(Washington) Un jeune Américain a été inculpé mercredi de tentative de meurtre après avoir été arrêté, lourdement armé, près du domicile d’un juge conservateur de la Cour suprême des États-Unis qu’il voulait tuer avant de se suicider.

Son projet avorté, condamné par l’ensemble de la classe politique, a encore fait monter la tension autour de la haute juridiction, qui doit rendre d’ici au 30 juin des décisions très attendues sur le droit à l’avortement et les armes à feu.

Nicholas Roske, 26 ans, s’est rendu au milieu de la nuit au domicile du juge conservateur Brett Kavanaugh à Chevy Chase, une banlieue cossue du nord de Washington, selon des documents judiciaires.

Arrivé en taxi avec un sac à dos et une valise, il a constaté la présence de policiers et s’est éloigné de la maison. Peu après, il a appelé les services locaux de secours pour signaler ses intentions suicidaire et meurtrière.

Dépêchés sur place, des policiers l’ont interpellé sans difficulté vers 1 h 50 (5 h 50 GMT). Dans ses bagages, ils ont retrouvé une arme de poing, deux chargeurs et des munitions, un couteau, du gaz lacrymogène, des menottes, un gilet pare-balles…

Lors de son interrogatoire, il a déclaré aux enquêteurs être en colère contre la Cour suprême à cause d’un projet d’arrêt sur l’avortement et d’une fusillade meurtrière dans une école du Texas.  

Convaincu que le juge Kavanaugh soutient une extension du droit au port d’armes, il a expliqué avoir « voulu donner un sens à sa vie » en le tuant.

« Inacceptables »

Le président démocrate Joe Biden a, par la voix de sa porte-parole, « condamné avec force » les actes du jeune homme. Les « menaces de violence » et les « tentatives d’intimidation contre des juges n’ont pas de place dans notre société », a déclaré Karine Jean-Pierre.

Elles « frappent le cœur de notre démocratie et nous ne les tolérerons pas », a ajouté son ministre de la Justice Merrick Garland, en soulignant avoir renforcé leur protection le mois dernier.
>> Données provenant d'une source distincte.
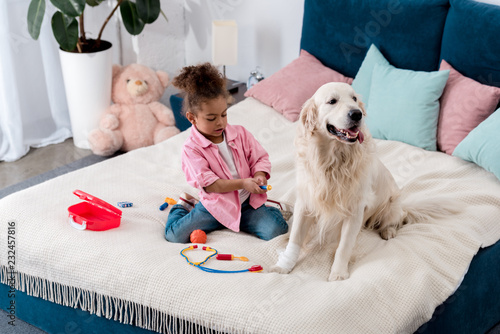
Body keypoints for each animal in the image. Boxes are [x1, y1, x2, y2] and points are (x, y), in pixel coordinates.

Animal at [272, 82, 456, 280]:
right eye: (332, 101)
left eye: (354, 99)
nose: (357, 113)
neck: (333, 161)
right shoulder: (306, 201)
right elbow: (296, 237)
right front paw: (284, 265)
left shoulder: (354, 209)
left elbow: (344, 246)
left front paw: (338, 273)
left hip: (391, 206)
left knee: (396, 220)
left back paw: (388, 231)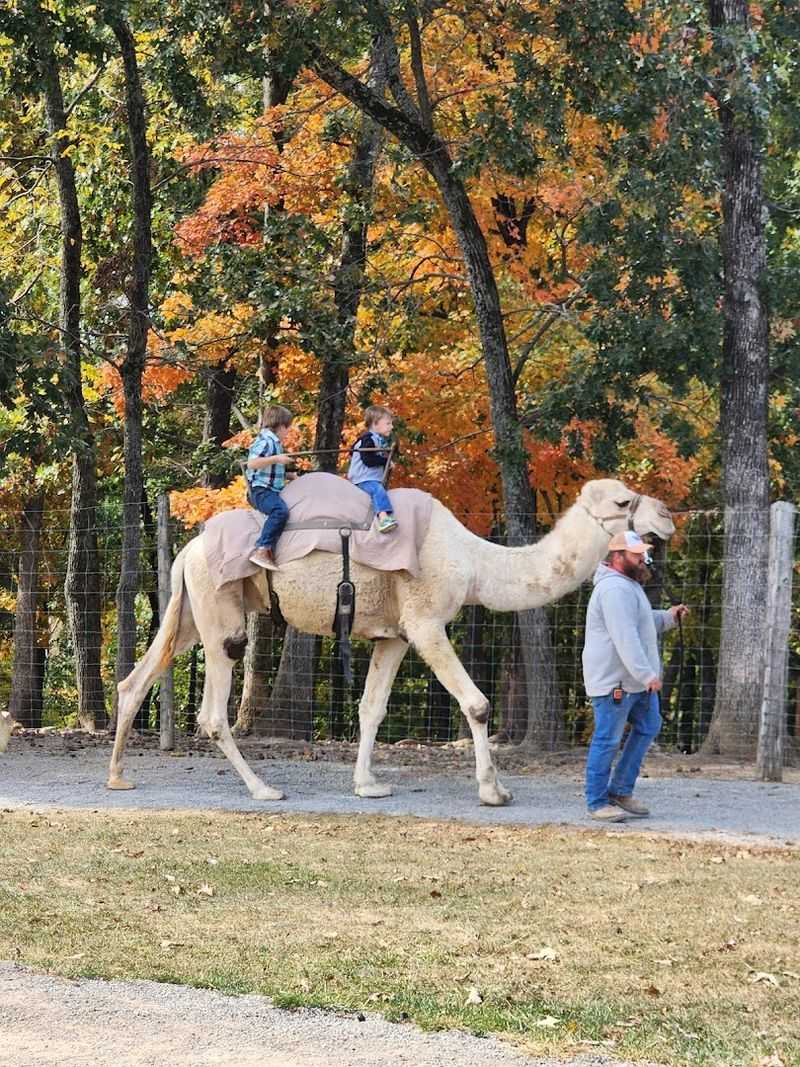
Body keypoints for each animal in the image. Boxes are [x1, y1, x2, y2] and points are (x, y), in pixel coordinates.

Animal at [108, 478, 675, 805]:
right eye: (624, 500)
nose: (667, 516)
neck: (472, 562)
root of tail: (188, 550)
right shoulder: (426, 622)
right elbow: (478, 703)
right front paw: (494, 790)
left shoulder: (395, 634)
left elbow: (371, 708)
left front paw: (368, 784)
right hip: (220, 613)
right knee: (211, 710)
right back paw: (264, 788)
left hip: (189, 611)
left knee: (135, 681)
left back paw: (118, 777)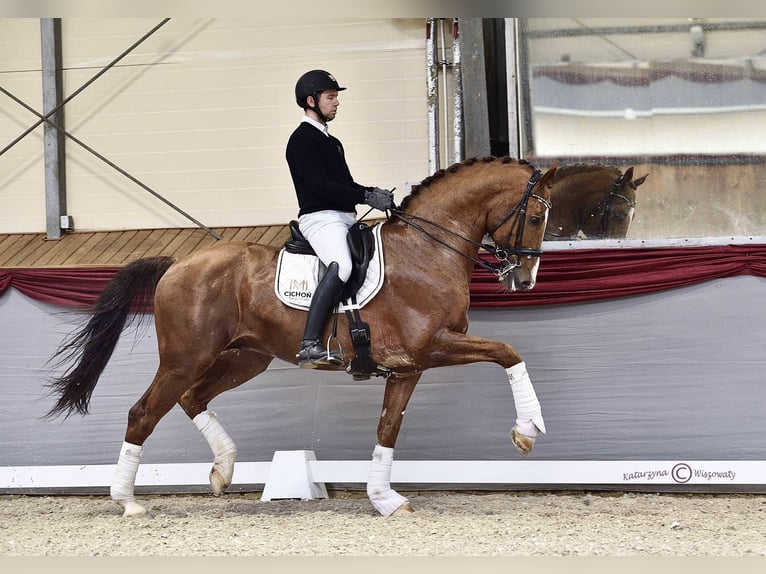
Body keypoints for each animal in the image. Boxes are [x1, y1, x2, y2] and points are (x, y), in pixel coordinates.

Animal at [45, 155, 560, 520]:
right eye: (536, 218)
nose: (525, 280)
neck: (426, 249)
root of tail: (178, 264)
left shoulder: (407, 367)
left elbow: (387, 429)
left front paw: (384, 499)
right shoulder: (431, 346)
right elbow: (508, 352)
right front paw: (528, 430)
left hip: (245, 358)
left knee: (193, 399)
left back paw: (222, 470)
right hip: (185, 357)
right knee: (144, 412)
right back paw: (128, 501)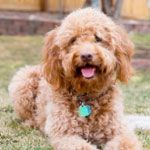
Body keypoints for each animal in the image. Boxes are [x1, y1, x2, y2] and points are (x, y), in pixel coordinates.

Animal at [8, 8, 142, 150]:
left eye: (98, 38)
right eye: (73, 40)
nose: (86, 55)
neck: (87, 95)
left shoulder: (120, 131)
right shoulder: (64, 134)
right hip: (23, 81)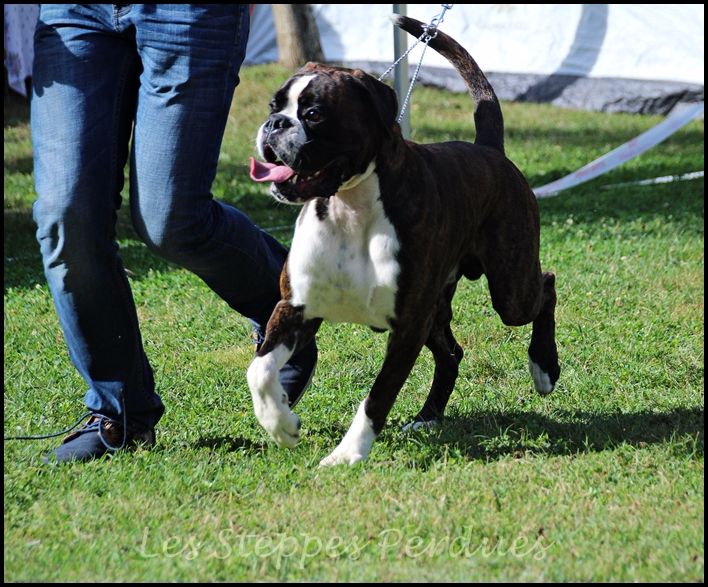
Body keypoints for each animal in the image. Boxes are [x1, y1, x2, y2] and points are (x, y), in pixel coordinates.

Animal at [248, 16, 560, 466]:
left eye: (313, 114)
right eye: (274, 108)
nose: (275, 125)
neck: (350, 206)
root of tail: (489, 150)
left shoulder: (408, 326)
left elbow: (377, 396)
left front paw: (347, 455)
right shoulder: (296, 308)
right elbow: (259, 370)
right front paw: (282, 425)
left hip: (509, 290)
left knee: (545, 288)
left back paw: (544, 367)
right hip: (437, 308)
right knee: (451, 354)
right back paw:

La Cour suprême est au cœur d’une tempête politique depuis la fuite, début mai, d’un projet d’arrêt laissant entendre qu’elle est prête à enterrer sa décision historique de 1973 « Roe v. Wade », dans laquelle elle a reconnu le droit des femmes à avorter.

Peu après cette révélation, une barrière de sécurité avait été érigée autour du bâtiment de marbre blanc qui abrite ses travaux sur la colline du Capitole, où des manifestants se sont régulièrement rassemblés ces dernières semaines.

Un petit cortège avait également défilé en mai entre les maisons de Brett Kavanaugh et du chef de la Cour, John Roberts. Cette démarche avait déjà été critiquée par la Maison-Blanche, pour qui les juges « devraient pouvoir faire leur travail sans crainte pour leur sécurité personnelle ».

« Apocalyptiques »

Mais mercredi, les républicains ont laissé entendre que les détracteurs de la Cour – parmi lesquels se trouvent de nombreux démocrates – portaient une part de responsabilité dans l’action de Nicholas Roske.

« C’est exactement le genre d’évènements que beaucoup craignaient après les discours sans limites, inconscients et apocalyptiques tenus par des personnalités depuis des mois contre la Cour », a déclaré leur chef au Sénat Mitch McConnell dans l’hémicycle.

La Cour suprême fait l’objet de vives critiques à gauche depuis son remaniement par l’ancien président républicain Donald Trump qui y a fait entrer trois juges sur neuf, dont Brett Kavanaugh.

Forte de sa nouvelle majorité ultraconservatrice, elle semble prête à révolutionner le droit à l’avortement, mais aussi le port d’armes.

Appelée à se prononcer sur une loi centenaire de New York, elle pourrait affirmer que les Américains disposent d’un droit à porter une arme à feu en dehors de leur domicile et ainsi compliquer les efforts des États qui tentent de limiter leur circulation dans les espaces publics.  

Une telle décision raviverait la douleur d’une Amérique en deuil depuis des tueries dans une école du Texas et un supermarché fréquenté par des Afro-Américains près de la frontière avec le Canada.

Le juge Kavanaugh, qui avait été confirmé en 2018 après un débat acrimonieux impliquant des accusations d’agressions sexuelles remontant à sa jeunesse, incarne pour de nombreux progressistes américains le visage du virage à droite de la haute Cour.

Pour certains observateurs, il est toutefois soucieux de l’image de la Cour et pourrait former une alliance avec le chef Roberts pour rendre des décisions en demi-teinte.